▸ WHAT IS REQUIRED
Your answer should be the entries below, reproduced character for character.

▸ SOURCE DATA
---*---
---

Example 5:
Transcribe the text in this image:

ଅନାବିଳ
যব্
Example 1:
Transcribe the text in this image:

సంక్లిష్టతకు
---*---
▸ ANSWER TO THIS EXERCISE
---

Example 5:
Transcribe the text in this image:

ଅନାବିଳ
যব্
Example 1:
Transcribe the text in this image:

సంక్లిష్టతకు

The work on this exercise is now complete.